The particles in the event pictured here were once contained in a dollop of antibacterial ointment. The ointment had been applied to the bandages of a burn victim, who, on his way home from an auction where he’d purchased the original umbrella used by Julie Andrews in Marry Poppins, got caught in a heavy downpour. Unable to resist the temptation, he opened the Marry Poppins umbrella which was promptly turned inside out by a gust of wind and blown, with him still grasping it covetously, into a downed power line.
In 1983, in a lovely furnished basement in suburban Ohio, a ritual was preformed by three teenagers hoping to become members of the local chapter of the Church of Satan. The ritual called for the following ingredients to be combined in a silver chalice: the veins of Nicolai Tesla’s left nut, the spinal fluid of a seasoned Deadhead, a crumpled Old Testament page containing the verse Exodus 3:2, and an electric currant from a car battery. The particles in the event seen here were scooped into bags by the local volunteer fire department.
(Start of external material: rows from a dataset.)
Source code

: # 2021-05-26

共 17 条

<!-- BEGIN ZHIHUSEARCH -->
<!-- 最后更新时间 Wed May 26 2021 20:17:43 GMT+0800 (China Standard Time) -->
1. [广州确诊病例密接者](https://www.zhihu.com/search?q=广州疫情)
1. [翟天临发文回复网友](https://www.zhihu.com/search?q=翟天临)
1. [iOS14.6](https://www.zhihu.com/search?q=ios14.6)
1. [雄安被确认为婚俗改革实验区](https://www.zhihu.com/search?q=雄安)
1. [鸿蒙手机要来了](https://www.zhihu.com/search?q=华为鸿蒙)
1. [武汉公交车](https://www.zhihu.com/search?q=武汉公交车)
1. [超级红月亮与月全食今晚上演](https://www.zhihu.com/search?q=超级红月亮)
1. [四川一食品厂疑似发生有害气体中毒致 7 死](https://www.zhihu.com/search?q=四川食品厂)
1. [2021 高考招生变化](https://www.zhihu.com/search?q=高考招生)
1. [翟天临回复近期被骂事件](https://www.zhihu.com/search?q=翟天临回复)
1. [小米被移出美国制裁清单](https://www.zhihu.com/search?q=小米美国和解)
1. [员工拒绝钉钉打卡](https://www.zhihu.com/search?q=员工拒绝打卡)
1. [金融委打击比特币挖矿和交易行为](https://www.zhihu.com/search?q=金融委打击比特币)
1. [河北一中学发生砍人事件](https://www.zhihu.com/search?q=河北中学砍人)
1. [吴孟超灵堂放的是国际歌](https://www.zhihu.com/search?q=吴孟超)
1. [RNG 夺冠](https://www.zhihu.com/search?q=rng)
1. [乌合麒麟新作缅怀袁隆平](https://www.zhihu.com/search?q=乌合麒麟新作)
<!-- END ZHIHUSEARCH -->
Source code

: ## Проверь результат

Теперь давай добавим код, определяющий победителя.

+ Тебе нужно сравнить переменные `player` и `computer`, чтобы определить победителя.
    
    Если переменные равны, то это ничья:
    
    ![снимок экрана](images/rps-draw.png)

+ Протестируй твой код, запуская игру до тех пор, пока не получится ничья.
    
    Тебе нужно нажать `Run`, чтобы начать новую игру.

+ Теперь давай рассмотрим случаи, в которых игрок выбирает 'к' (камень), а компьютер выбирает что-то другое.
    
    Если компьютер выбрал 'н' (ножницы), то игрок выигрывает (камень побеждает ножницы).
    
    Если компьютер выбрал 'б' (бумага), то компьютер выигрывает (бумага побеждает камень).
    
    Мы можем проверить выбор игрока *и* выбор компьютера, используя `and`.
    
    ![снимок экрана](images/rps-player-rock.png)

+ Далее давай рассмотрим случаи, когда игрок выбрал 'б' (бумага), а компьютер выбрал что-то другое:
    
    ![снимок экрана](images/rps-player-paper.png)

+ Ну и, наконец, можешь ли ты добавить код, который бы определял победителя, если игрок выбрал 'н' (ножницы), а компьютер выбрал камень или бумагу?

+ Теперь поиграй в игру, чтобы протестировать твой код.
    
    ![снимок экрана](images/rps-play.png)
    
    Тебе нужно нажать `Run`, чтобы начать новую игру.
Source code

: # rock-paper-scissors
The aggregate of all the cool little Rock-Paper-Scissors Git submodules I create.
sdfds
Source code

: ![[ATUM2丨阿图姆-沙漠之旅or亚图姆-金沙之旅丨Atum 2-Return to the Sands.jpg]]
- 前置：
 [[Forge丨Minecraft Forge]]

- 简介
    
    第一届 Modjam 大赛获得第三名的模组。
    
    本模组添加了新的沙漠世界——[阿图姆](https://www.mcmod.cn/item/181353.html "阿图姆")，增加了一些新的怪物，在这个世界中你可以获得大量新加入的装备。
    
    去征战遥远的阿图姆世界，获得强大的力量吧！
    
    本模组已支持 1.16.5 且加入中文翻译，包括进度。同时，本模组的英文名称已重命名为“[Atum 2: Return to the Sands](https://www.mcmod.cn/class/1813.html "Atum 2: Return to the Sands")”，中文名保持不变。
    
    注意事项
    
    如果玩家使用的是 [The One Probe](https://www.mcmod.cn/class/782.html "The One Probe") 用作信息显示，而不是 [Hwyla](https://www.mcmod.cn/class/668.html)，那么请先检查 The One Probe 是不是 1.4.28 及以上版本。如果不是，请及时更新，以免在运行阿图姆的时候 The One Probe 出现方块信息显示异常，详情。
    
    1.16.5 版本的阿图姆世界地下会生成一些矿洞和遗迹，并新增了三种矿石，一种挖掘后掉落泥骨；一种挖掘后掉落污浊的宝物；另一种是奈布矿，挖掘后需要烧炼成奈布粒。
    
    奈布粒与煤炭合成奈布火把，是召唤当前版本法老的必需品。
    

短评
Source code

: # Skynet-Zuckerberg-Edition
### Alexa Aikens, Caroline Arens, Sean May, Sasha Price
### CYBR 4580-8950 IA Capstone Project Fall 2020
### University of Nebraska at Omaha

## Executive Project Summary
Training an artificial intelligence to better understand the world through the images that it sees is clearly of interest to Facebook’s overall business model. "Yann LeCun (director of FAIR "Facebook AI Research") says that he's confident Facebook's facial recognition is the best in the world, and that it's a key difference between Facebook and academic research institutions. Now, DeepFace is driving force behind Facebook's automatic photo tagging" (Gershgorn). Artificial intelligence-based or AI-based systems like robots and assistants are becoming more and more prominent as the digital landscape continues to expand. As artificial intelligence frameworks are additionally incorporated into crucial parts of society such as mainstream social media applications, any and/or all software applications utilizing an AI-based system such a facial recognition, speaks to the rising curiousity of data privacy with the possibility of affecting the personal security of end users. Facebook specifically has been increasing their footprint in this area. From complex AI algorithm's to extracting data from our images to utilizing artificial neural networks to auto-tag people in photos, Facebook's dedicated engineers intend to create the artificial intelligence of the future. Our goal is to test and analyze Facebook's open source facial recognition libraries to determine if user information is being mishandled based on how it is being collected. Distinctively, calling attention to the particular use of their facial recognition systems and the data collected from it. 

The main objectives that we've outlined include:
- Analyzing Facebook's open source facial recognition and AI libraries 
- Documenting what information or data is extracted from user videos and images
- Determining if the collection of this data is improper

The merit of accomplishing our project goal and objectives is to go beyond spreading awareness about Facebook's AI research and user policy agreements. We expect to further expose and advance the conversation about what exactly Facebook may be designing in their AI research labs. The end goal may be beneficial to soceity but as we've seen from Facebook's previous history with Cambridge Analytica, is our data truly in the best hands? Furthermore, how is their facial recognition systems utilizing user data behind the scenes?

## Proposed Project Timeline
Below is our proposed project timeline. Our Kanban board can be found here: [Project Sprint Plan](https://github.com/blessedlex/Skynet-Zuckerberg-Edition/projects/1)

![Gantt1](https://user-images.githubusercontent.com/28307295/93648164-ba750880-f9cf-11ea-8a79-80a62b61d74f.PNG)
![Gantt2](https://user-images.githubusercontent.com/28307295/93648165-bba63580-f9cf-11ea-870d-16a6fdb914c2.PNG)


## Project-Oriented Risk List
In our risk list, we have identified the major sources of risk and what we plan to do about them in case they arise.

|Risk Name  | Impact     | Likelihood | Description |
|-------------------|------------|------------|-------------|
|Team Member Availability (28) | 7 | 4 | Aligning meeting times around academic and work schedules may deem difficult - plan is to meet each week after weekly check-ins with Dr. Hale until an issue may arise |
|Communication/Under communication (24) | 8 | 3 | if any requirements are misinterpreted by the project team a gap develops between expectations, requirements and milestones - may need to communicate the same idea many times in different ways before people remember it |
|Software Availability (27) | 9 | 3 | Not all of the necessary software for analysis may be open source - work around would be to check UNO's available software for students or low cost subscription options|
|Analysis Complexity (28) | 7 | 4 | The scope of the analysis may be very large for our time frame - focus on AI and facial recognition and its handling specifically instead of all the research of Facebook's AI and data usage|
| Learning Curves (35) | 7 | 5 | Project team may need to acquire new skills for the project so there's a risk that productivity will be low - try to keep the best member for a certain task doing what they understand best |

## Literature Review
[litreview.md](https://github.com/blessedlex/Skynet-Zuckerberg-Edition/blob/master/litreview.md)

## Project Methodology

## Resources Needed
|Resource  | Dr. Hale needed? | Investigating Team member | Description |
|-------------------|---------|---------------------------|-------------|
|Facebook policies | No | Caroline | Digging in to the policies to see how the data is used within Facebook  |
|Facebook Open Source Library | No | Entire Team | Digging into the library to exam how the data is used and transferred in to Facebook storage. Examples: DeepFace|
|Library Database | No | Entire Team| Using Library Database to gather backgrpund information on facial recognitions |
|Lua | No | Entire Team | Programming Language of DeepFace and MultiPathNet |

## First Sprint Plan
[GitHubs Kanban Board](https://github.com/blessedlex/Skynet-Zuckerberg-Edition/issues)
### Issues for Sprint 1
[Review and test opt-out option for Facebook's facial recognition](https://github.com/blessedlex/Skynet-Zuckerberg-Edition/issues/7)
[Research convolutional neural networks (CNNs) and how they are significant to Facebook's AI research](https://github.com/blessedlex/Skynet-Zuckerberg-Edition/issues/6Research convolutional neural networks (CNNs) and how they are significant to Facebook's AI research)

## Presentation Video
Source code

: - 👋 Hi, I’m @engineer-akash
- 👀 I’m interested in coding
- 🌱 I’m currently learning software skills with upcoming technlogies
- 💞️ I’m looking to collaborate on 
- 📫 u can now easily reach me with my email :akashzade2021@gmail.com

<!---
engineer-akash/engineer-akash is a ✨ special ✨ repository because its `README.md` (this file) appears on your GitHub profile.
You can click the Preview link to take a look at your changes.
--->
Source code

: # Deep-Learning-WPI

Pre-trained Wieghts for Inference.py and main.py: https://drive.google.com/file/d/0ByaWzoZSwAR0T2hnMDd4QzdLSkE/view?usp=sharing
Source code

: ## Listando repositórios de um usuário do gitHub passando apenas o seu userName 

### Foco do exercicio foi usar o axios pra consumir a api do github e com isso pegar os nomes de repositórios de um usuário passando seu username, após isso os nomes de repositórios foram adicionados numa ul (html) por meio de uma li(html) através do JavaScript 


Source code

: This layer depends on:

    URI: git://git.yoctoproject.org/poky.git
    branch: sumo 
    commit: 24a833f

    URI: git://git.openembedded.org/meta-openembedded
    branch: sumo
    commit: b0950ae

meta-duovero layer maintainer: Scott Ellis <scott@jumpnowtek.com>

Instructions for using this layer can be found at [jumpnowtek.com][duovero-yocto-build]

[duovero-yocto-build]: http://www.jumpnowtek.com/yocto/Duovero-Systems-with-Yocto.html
One of the protons pictured here was at some point contained in the tiny section of black ink which described the shape of Charlie Brown’s famously anemic tree on the Betamax sleeve of A Charlie Brown Christmas. Coincidentally the other protons were contained in the sleeve of the VHS version.
Left: The particles pictured here were once contained in a bit of paper pulp, which was itself once part of a crumpled and cast aside first draft of an attempted reworking of the famous Hitchcock profile logo for the television show The New Alfred Hitchcock Presents. Right: The electrons here once existed in a scab on Stevie Ray Vaughn’s fingertip.
After having their minds altered by a mysterious 5-dimensional being calling himself The Fuse, the Green Lantern and Iron Man were training their energy beams on one another in a forced battle to the death. At exactly the moment their beams were about to cross (an act whose explosive force would have decimated the entire city) an unfortunate daddy long-legs spider, set adrift on cluster of windborne dandelion seeds, came between them, inadvertently braking The Fuse’s hold and saving the city. The particles pictured in this image once took up residence in the braincells I would have used to formulate an idea for this paragraph, had I not destroyed them one afternoon in 1987 sniffing super-glue.
The particles here were at one point part of a microscopic shaving from Joan Miró‘s palette knife. The shaving was chipped loose during an altercation at a cocktail party in which he, and a young Ralph Steadman, engaged in a gentleman’s duel (palette knife vs. rapidograph) over the issue of which was a nobler creature, the squid or the sailfish.
Amongst the birds there is a legend, chirped to hatchlings at night, about a bloodthirsty and merciless Buttonquail whose nest was lined with a thousand bird legs, torn violently from the bodies of a thousand naughty chicks. The particles pictured here were not from said Buttonquail, but from the nest of a disturbed parrot named Lugo who could only be sexually excited when perching on the carcass of a dead stickbug.
“If atoms could speak, what a tale they would tell.” Indeed.